• Try it: Your answer should consist of every line in the records that holds "none".

=== Data for processing ===

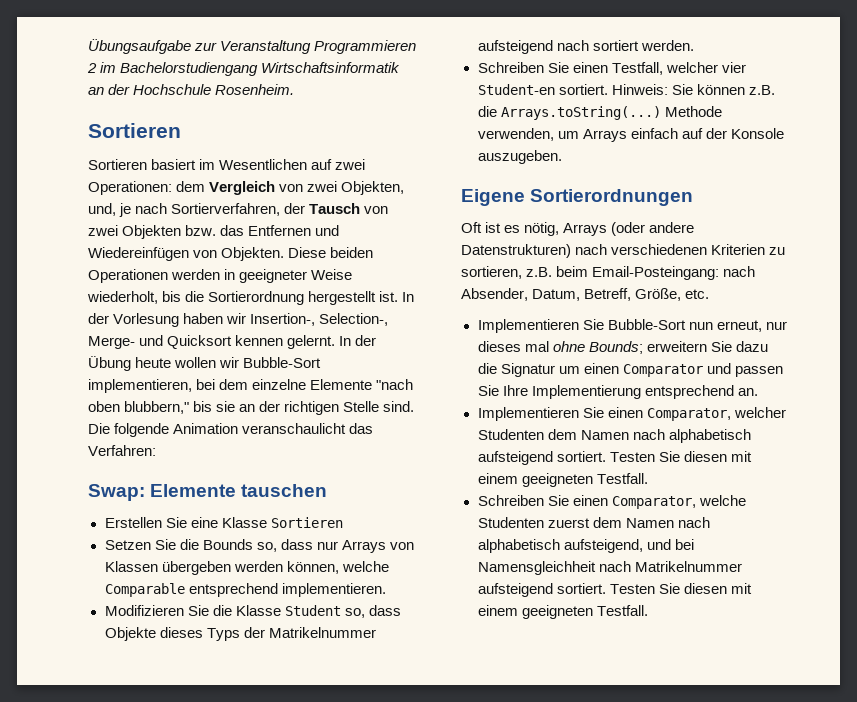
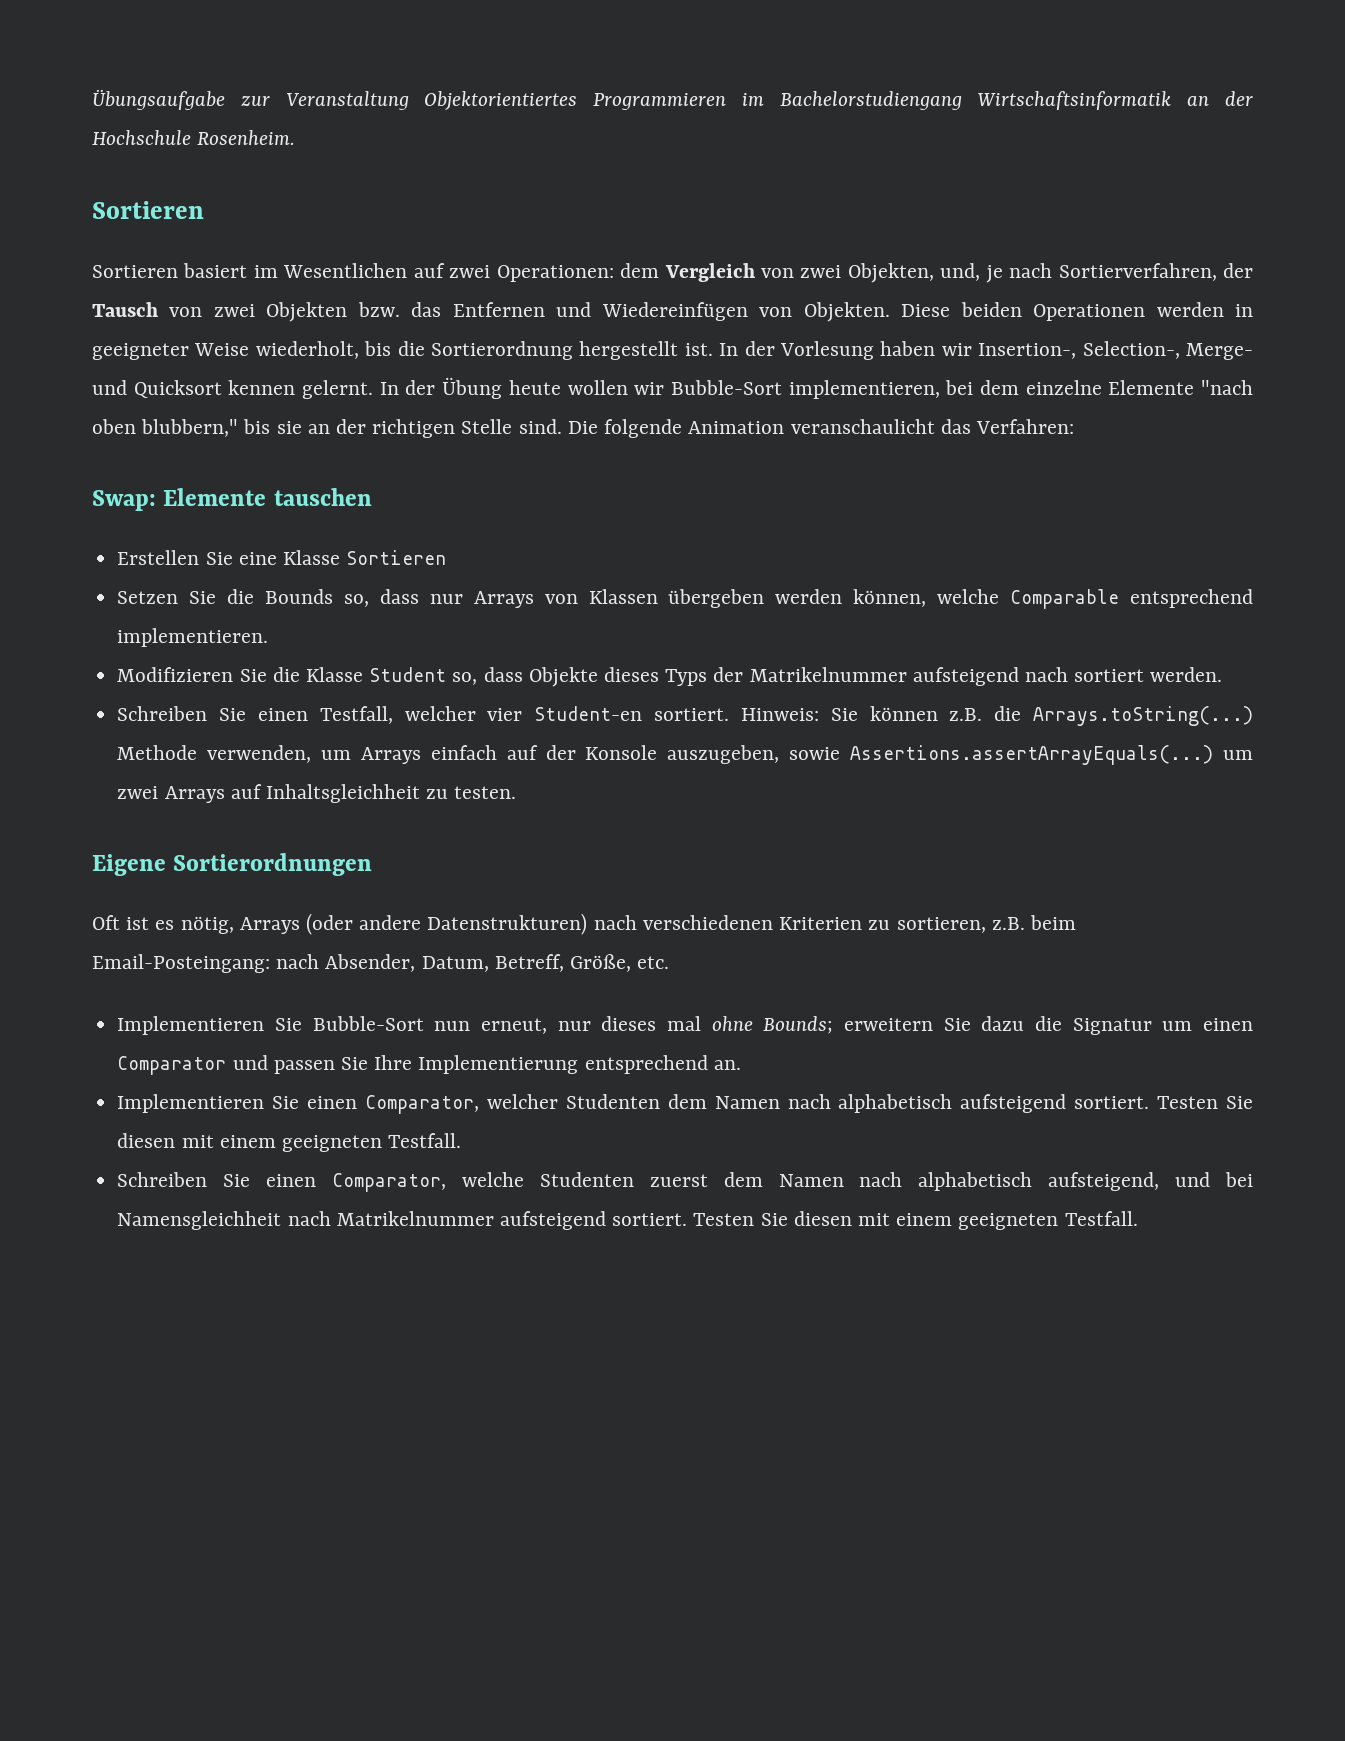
[314,40,417,54] [87,63,97,73] Programmieren 2 -> [424,91,727,110] Objektorientiertes Programmieren
[477,150,562,164] auszugeben. -> [667,745,1253,765] [117,784,517,803] auszugeben, sowie Assertions.assertArrayEquals(...) um zwei Arrays auf Inhaltsgleichheit zu testen.

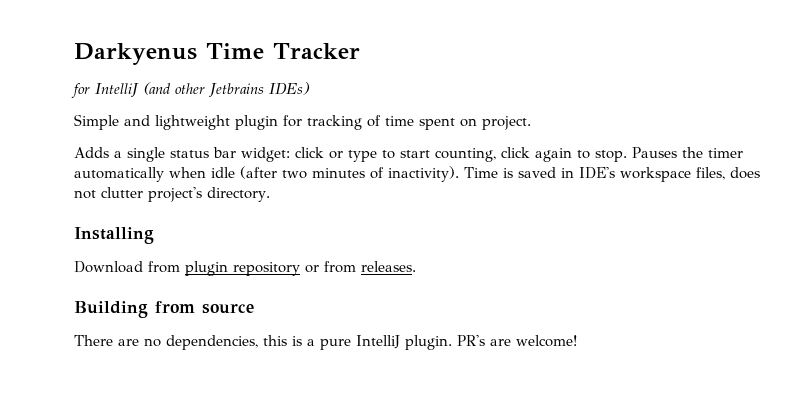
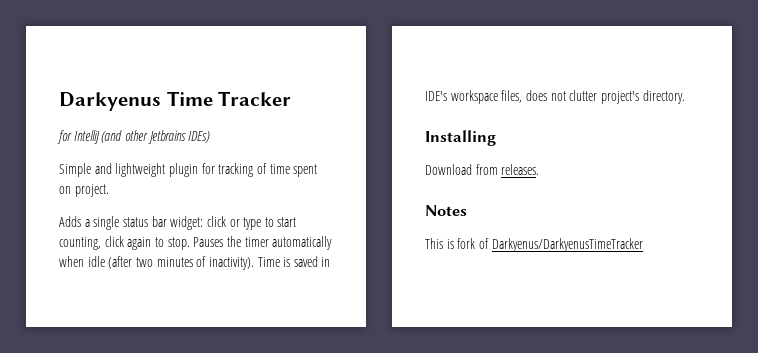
[185,261,416,276] [74,301,254,318] [74,335,577,350] plugin repository or from releases. // Building from source // There are no dependencies, this is a pure IntelliJ plugin. PR's are welcome! -> [501,164,540,175] [425,205,467,216] [425,238,643,252] releases. // Notes // This is fork of Darkyenus/DarkyenusTimeTracker

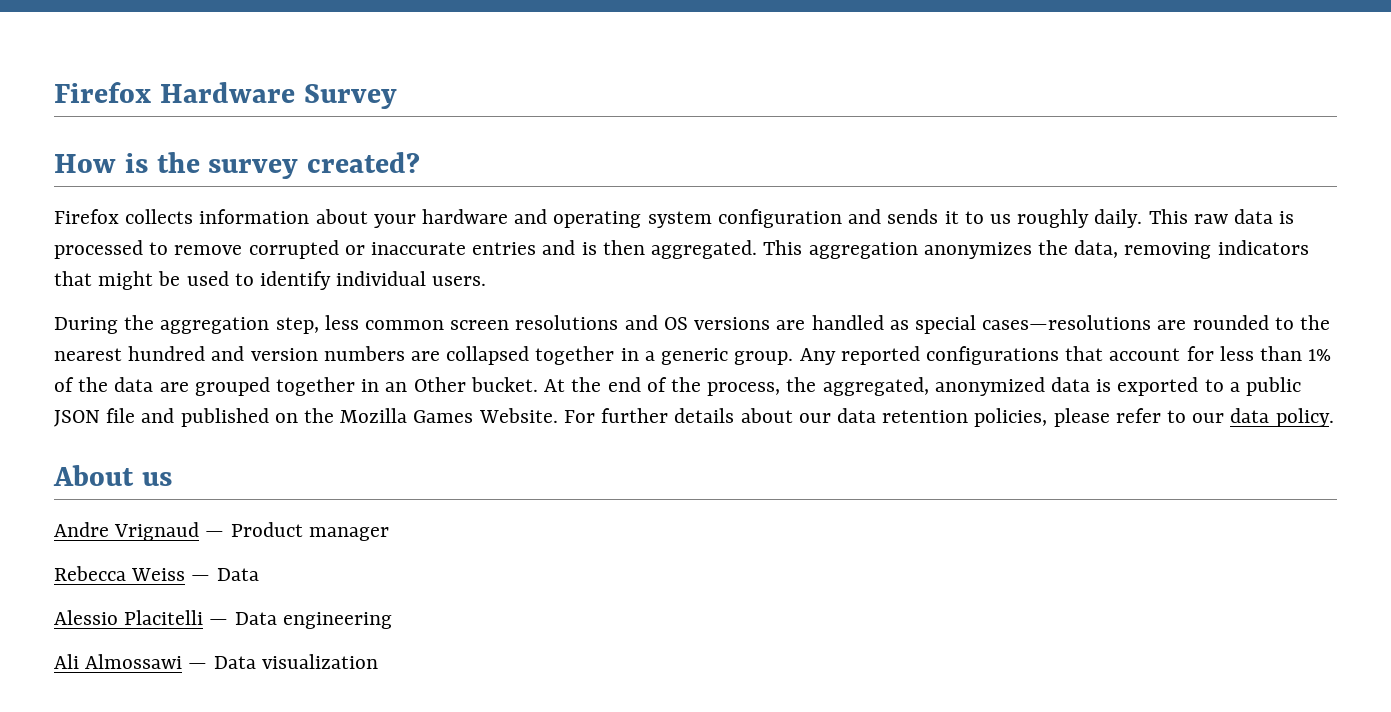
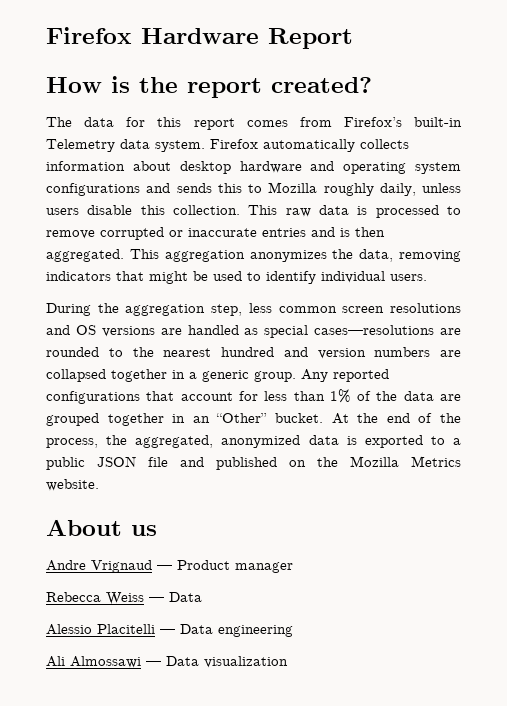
[303,84,397,109] Survey -> [268,28,353,49] Report
[208,159,299,179] survey -> [187,78,262,98] report
[54,209,119,224] Firefox -> [46,117,462,130] [46,139,355,152] The data for this report comes from Firefox’s built-in Telemetry data system. Firefox automatically
[373,214,416,228] your -> [179,161,231,174] desktop
[717,209,842,228] configuration -> [46,183,140,196] configurations
[944,209,1143,228] it to us roughly daily. -> [217,182,461,196] [46,205,240,215] this to Mozilla roughly daily, unless users disable this collection.
[413,377,466,392] Other -> [216,413,268,423] “Other”
[413,408,1334,427] Games Website. For further details about our data retention policies, please refer to our data policy. -> [411,456,461,467] [46,479,99,491] Metrics website.

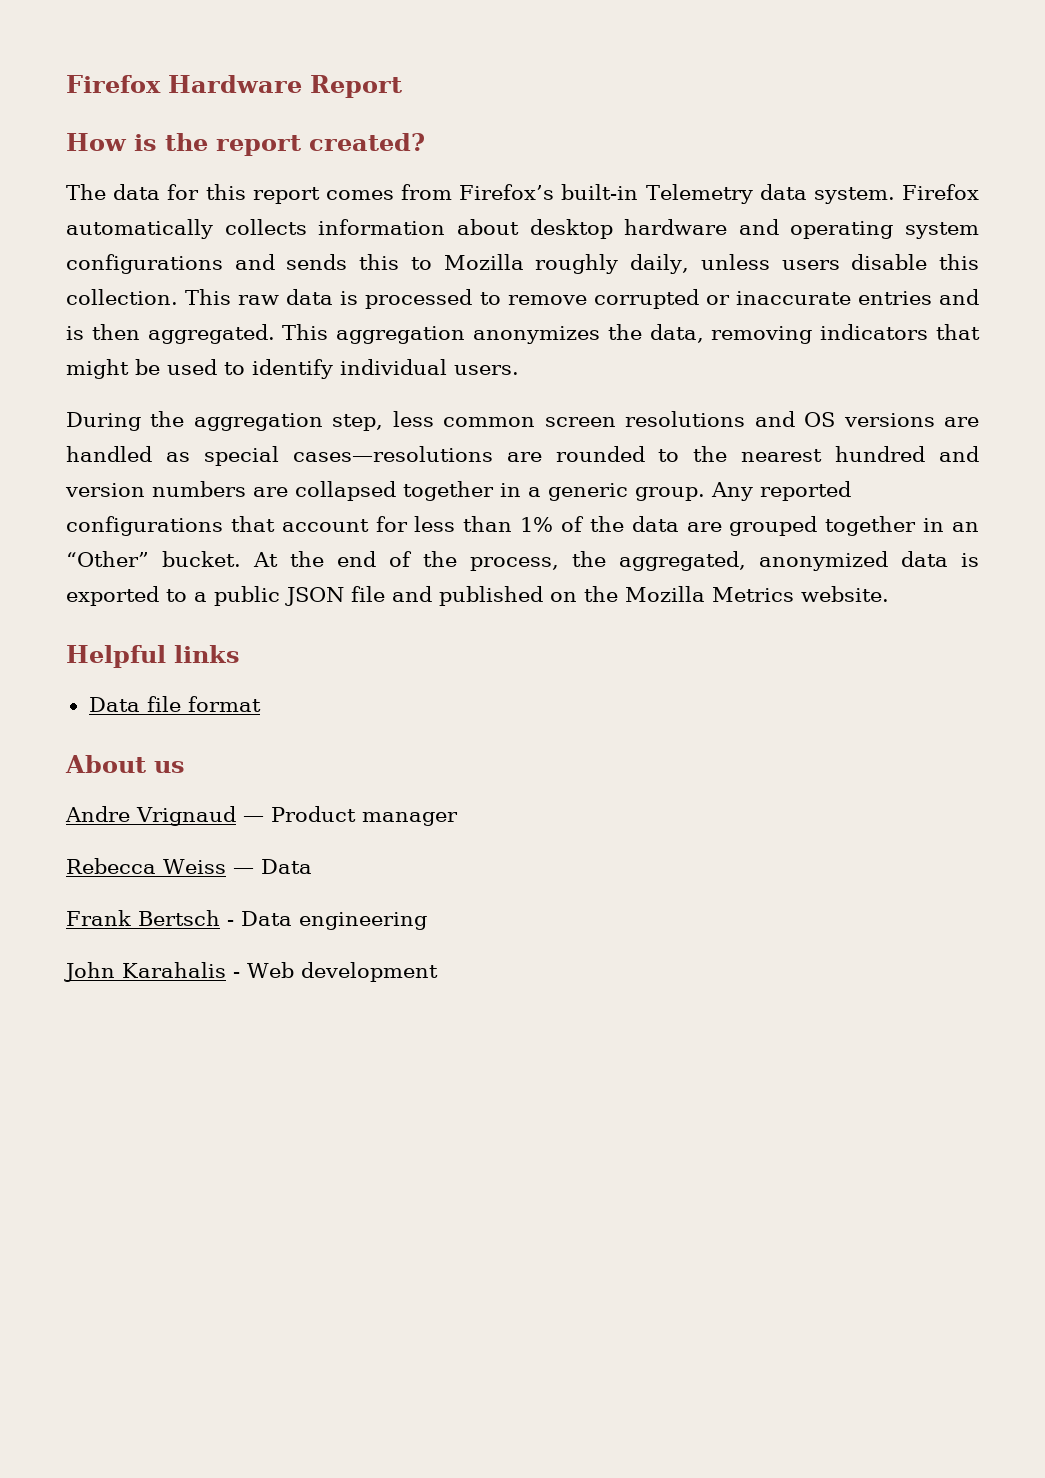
(99, 485) none -> [66,645,240,668] [88,696,261,712] // Helpful links // Data file format
[46,624,175,635] Alessio Placitelli — -> [66,910,234,926] Frank Bertsch -
[46,656,288,668] Ali Almossawi — Data visualization -> [64,962,438,982] John Karahalis - Web development

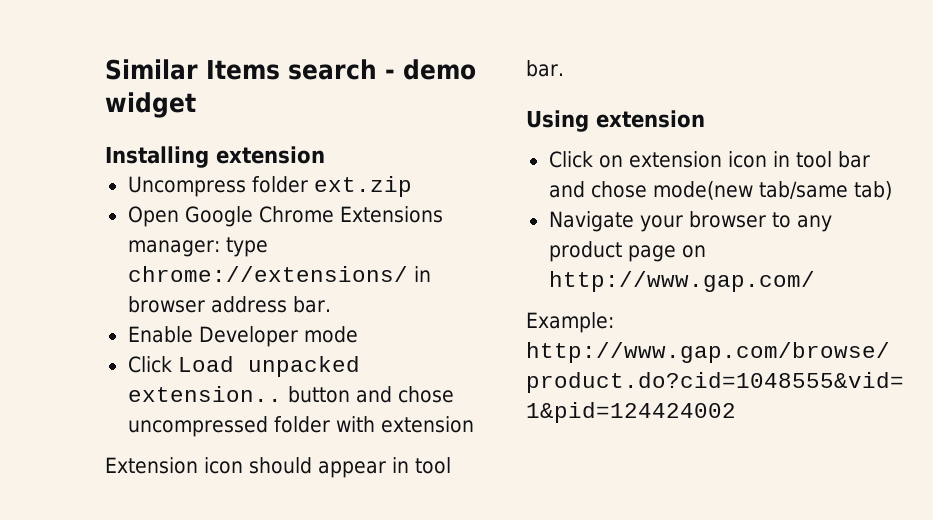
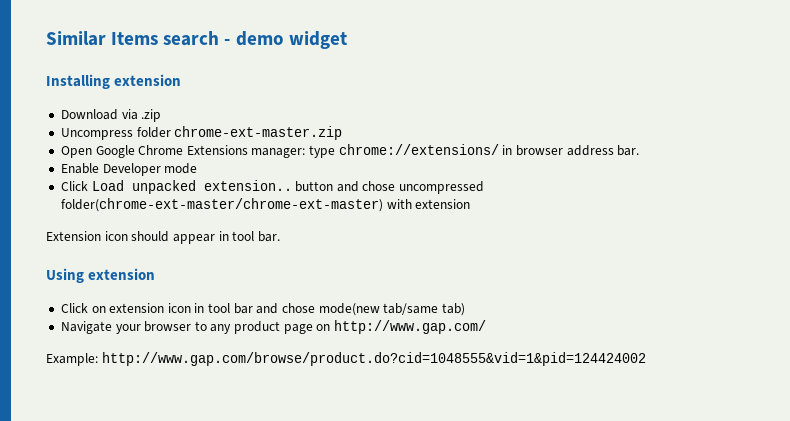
(325, 155) none -> [60,109,162,122] // Download via .zip
[313,176,412,197] ext.zip -> [174,126,343,140] chrome-ext-master.zip
[273,416,330,433] folder -> [60,198,383,212] folder(chrome-ext-master/chrome-ext-master)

===

• Your response:
(99, 485) none -> [66,645,240,668] [88,696,261,712] // Helpful links // Data file format
(325, 155) none -> [60,109,162,122] // Download via .zip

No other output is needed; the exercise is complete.